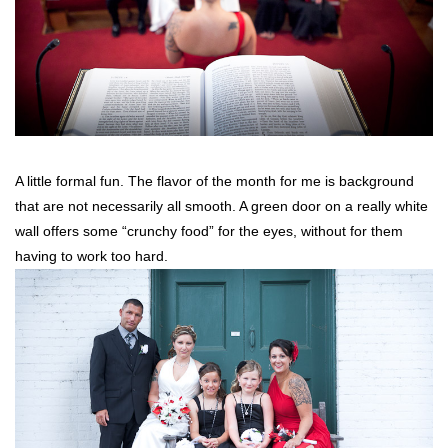
A little formal fun. The flavor of the month for me is background
that are not necessarily all smooth. A green door on a really white
wall offers some “crunchy food” for the eyes, without for them
having to work too hard.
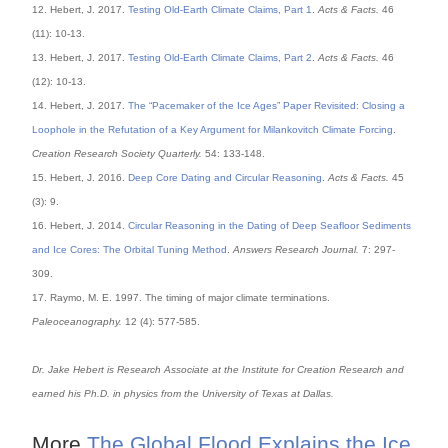
12. Hebert, J. 2017.
Testing Old-Earth Climate Claims, Part 1
.
Acts & Facts.
46
(11): 10-13.
13. Hebert, J. 2017.
Testing Old-Earth Climate Claims, Part 2
.
Acts & Facts.
46
(12): 10-13.
14. Hebert, J. 2017.
The “Pacemaker of the Ice Ages” Paper Revisited: Closing a
Loophole in the Refutation of a Key Argument for Milankovitch Climate Forcing
.
Creation Research Society Quarterly.
54: 133-148.
15. Hebert, J. 2016.
Deep Core Dating and Circular Reasoning
.
Acts & Facts.
45
(3): 9.
16. Hebert, J. 2014.
Circular Reasoning in the Dating of Deep Seafloor Sediments
and Ice Cores: The Orbital Tuning Method
.
Answers Research Journal.
7: 297-
309.
17. Raymo, M. E. 1997. The timing of major climate terminations.
Paleoceanography.
12 (4): 577-585.
Dr. Jake Hebert is Research Associate at the Institute for Creation Research and
earned his Ph.D. in physics from the University of Texas at Dallas.
More
The Global Flood Explains the Ice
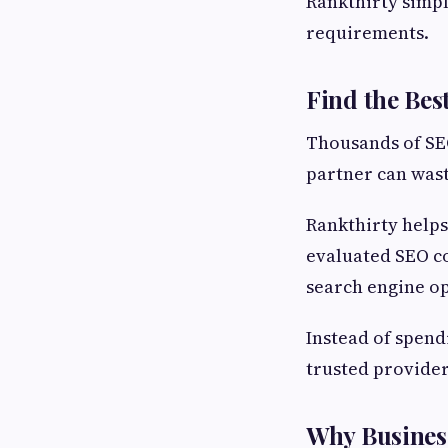
Rankthirty simpl
requirements.
Find the Be
Thousands of SEO
partner can wast
Rankthirty helps
evaluated SEO co
search engine op
Instead of spend
trusted provider
Why Busines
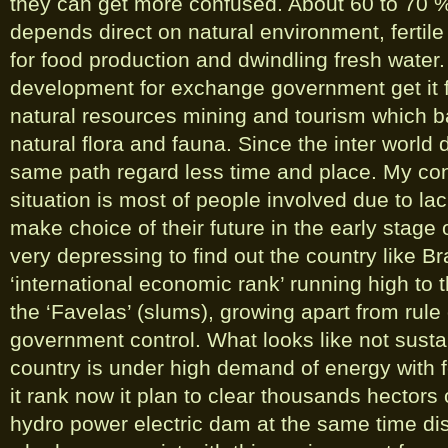
they can get more confused. About 60 to 70 % 
depends direct on natural environment, fertile 
for food production and dwindling fresh water.
development for exchange government get it
natural resources mining and tourism which b
natural flora and fauna. Since the inter world
same path regard less time and place. My con
situation is most of people involved due to la
make choice of their future in the early stage o
very depressing to find out the country like Br
‘international economic rank’ running high to t
the ‘Favelas’ (slums), growing apart from rule 
government control. What looks like not susta
country is under high demand of energy with f
it rank now it plan to clear thousands hectors
hydro power electric dam at the same time di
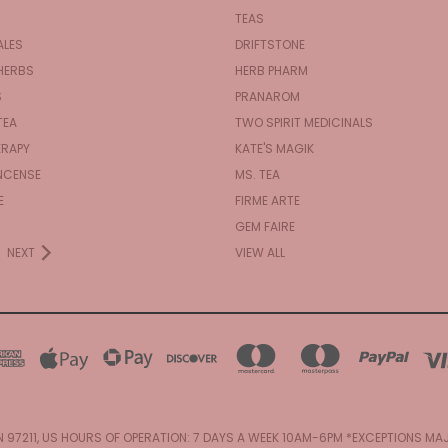
TEAS
ALES
DRIFTSTONE
HERBS
HERB PHARM
S
PRANAROM
TEA
TWO SPIRIT MEDICINALS
RAPY
KATE'S MAGIK
NCENSE
MS. TEA
E
FIRME ARTE
GEM FAIRE
NEXT
VIEW ALL
N 97211, US HOURS OF OPERATION: 7 DAYS A WEEK 10AM-6PM *EXCEPTIONS M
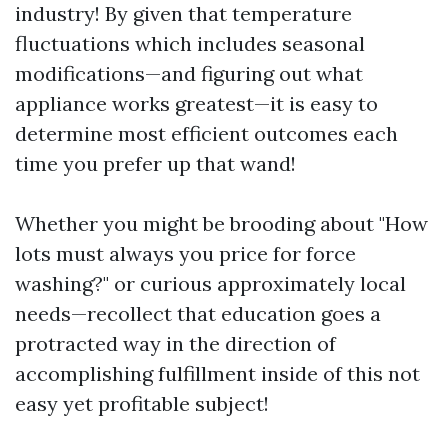
industry! By given that temperature
fluctuations which includes seasonal
modifications—and figuring out what
appliance works greatest—it is easy to
determine most efficient outcomes each
time you prefer up that wand!
Whether you might be brooding about "How
lots must always you price for force
washing?" or curious approximately local
needs—recollect that education goes a
protracted way in the direction of
accomplishing fulfillment inside of this not
easy yet profitable subject!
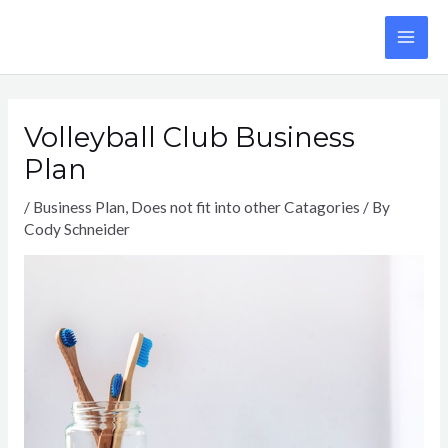
Skip
to
MA
content
ME
Volleyball Club Business
Plan
/
Business Plan
,
Does not fit into other Catagories
/ By
Cody Schneider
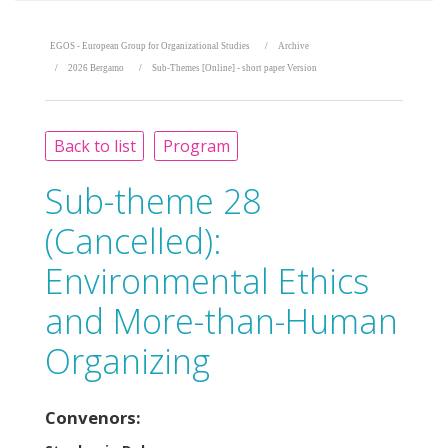
EGOS - European Group for Organizational Studies
Archive
2026 Bergamo
Sub-Themes [Online] - short paper Version
Back to list
Program
Sub-theme 28
(Cancelled):
Environmental Ethics
and More-than-Human
Organizing
Convenors:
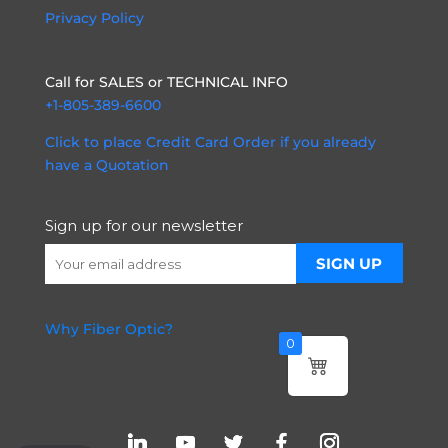
Privacy Policy
Call for SALES or TECHNICAL INFO
+1-805-389-6600
Click to place Credit Card Order if you already
have a Quotation
Sign up for our newsletter
Why Fiber Optic?
0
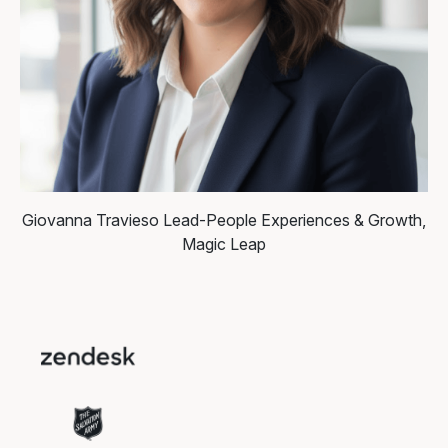
Giovanna Travieso
Lead-People Experiences & Growth,
Magic Leap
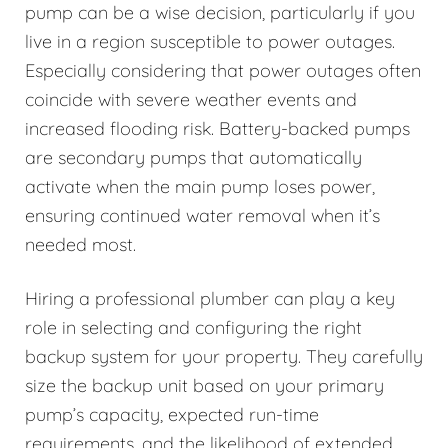
pump can be a wise decision, particularly if you
live in a region susceptible to power outages.
Especially considering that power outages often
coincide with severe weather events and
increased flooding risk. Battery-backed pumps
are secondary pumps that automatically
activate when the main pump loses power,
ensuring continued water removal when it’s
needed most.
Hiring a professional plumber can play a key
role in selecting and configuring the right
backup system for your property. They carefully
size the backup unit based on your primary
pump’s capacity, expected run-time
requirements, and the likelihood of extended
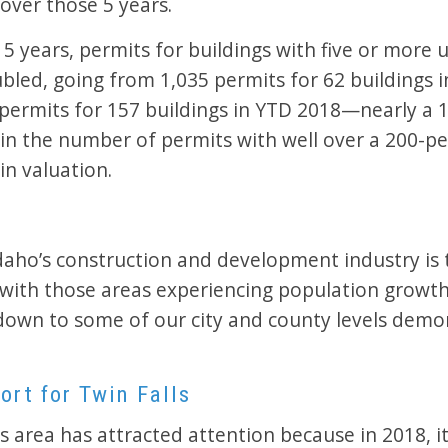
over those 5 years.
 5 years, permits for buildings with five or more 
bled, going from 1,035 permits for 62 buildings 
 permits for 157 buildings in YTD 2018—nearly a 
 in the number of permits with well over a 200-p
in valuation.
Idaho’s construction and development industry is 
t with those areas experiencing population grow
down to some of our city and county levels demo
ort for Twin Falls
s area has attracted attention because in 2018, it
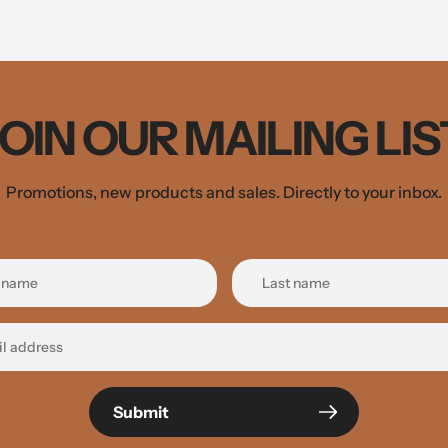
JOIN OUR MAILING LIS
Promotions, new products and sales. Directly to your inbox.
Submit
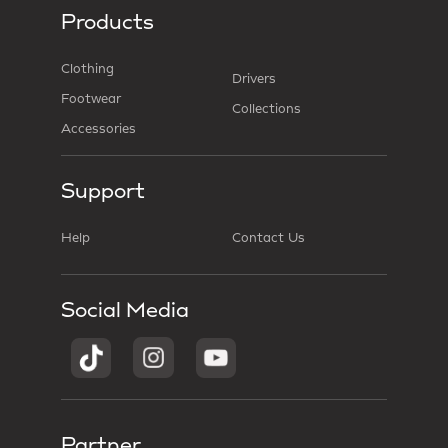
Products
Clothing
Drivers
Footwear
Collections
Accessories
Support
Help
Contact Us
Social Media
Partner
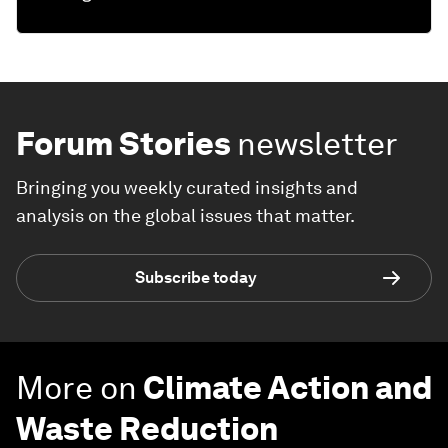
Forum Stories
newsletter
Bringing you weekly curated insights and
analysis on the global issues that matter.
Subscribe today
More on
Climate Action and
Waste Reduction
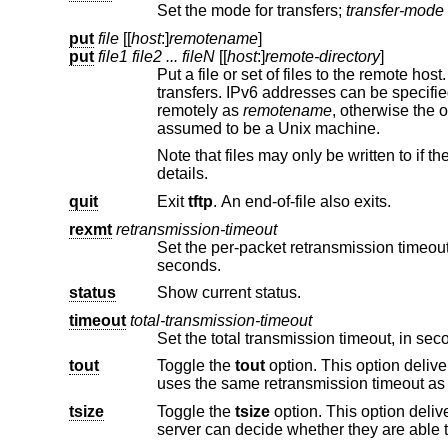
Set the mode for transfers;
transfer-mode
put
file
[[
host
:]
remotename
]
put
file1 file2 ... fileN
[[
host
:]
remote-directory
]
Put a file or set of files to the remote ho
transfers. IPv6 add
remotely as
remotename
assumed to be a
Unix
machine.
details.
quit
Exit
tftp
. An end-of-file also exits.
rexmt
retransmission-timeout
Set the per-packet retransmission timeout, in seconds. The default
seconds.
status
Show current status.
timeout
total-transmission-timeout
tout
Toggle the
tout
tsize
Toggle the
tsize
option. This option delivers the total size of the file to be transferred. With this va
server can decide whether they are able to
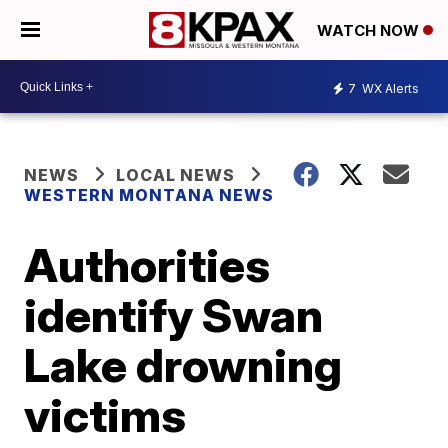
WATCH NOW
7
WX Alerts
NEWS
LOCAL NEWS
WESTERN MONTANA NEWS
Authorities
identify Swan
Lake drowning
victims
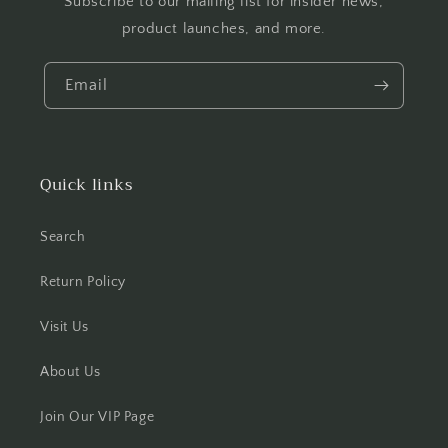
Subscribe to our mailing list for insider news,
product launches, and more.
Email
Quick links
Search
Return Policy
Visit Us
About Us
Join Our VIP Page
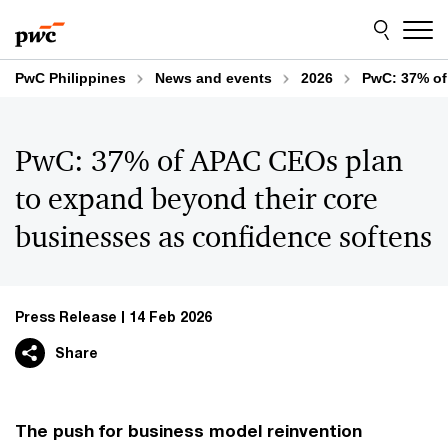
Skip
Skip
to
to
content
footer
PwC Philippines
News and events
2026
PwC: 37% of
PwC: 37% of APAC CEOs plan
to expand beyond their core
businesses as confidence softens
Press Release
14 Feb 2026
Share
The push for business model reinvention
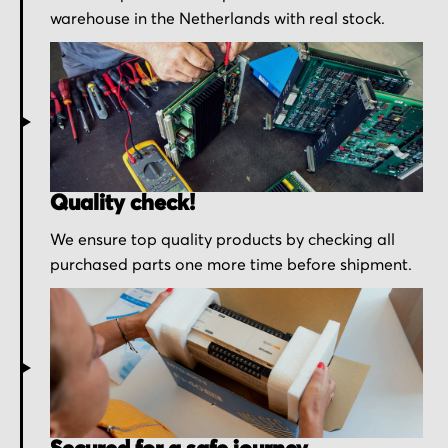
warehouse in the Netherlands with real stock.
Quality check!
We ensure top quality products by checking all
purchased parts one more time before shipment.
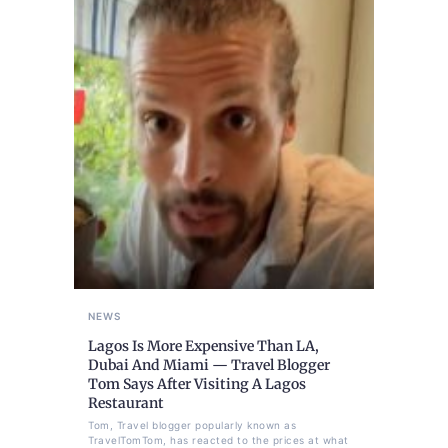
NEWS
Lagos Is More Expensive Than LA,
Dubai And Miami — Travel Blogger
Tom Says After Visiting A Lagos
Restaurant
Tom, Travel blogger popularly known as
TravelTomTom, has reacted to the prices at what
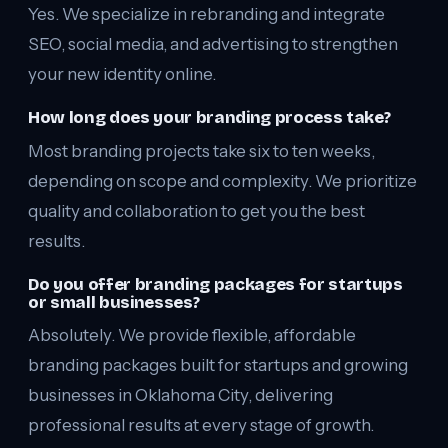
Yes. We specialize in rebranding and integrate
SEO, social media, and advertising to strengthen
your new identity online.
How long does your branding process take?
Most branding projects take six to ten weeks,
depending on scope and complexity. We prioritize
quality and collaboration to get you the best
results.
Do you offer branding packages for startups
or small businesses?
Absolutely. We provide flexible, affordable
branding packages built for startups and growing
businesses in Oklahoma City, delivering
professional results at every stage of growth.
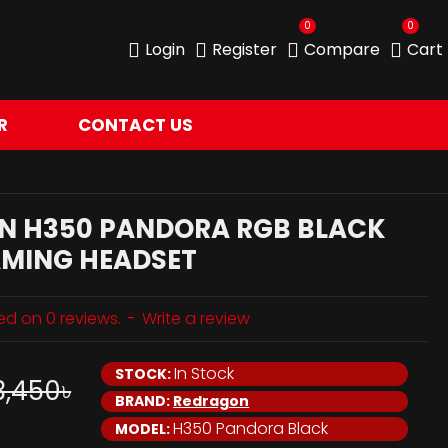
0
0
Login
Register
Compare
Cart
R
CONTACT US
N H350 PANDORA RGB BLACK
AMING HEADSET
ed on 0 reviews.
-
Write a review
In Stock
STOCK:
3,450৳
BRAND:
Redragon
H350 Pandora Black
MODEL:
..........
* [Exercise instructions]: From the material above, copy out every line bearing the string "Lagos".

* [Exercise result]:
Lagos Is More Expensive Than LA,
Tom Says After Visiting A Lagos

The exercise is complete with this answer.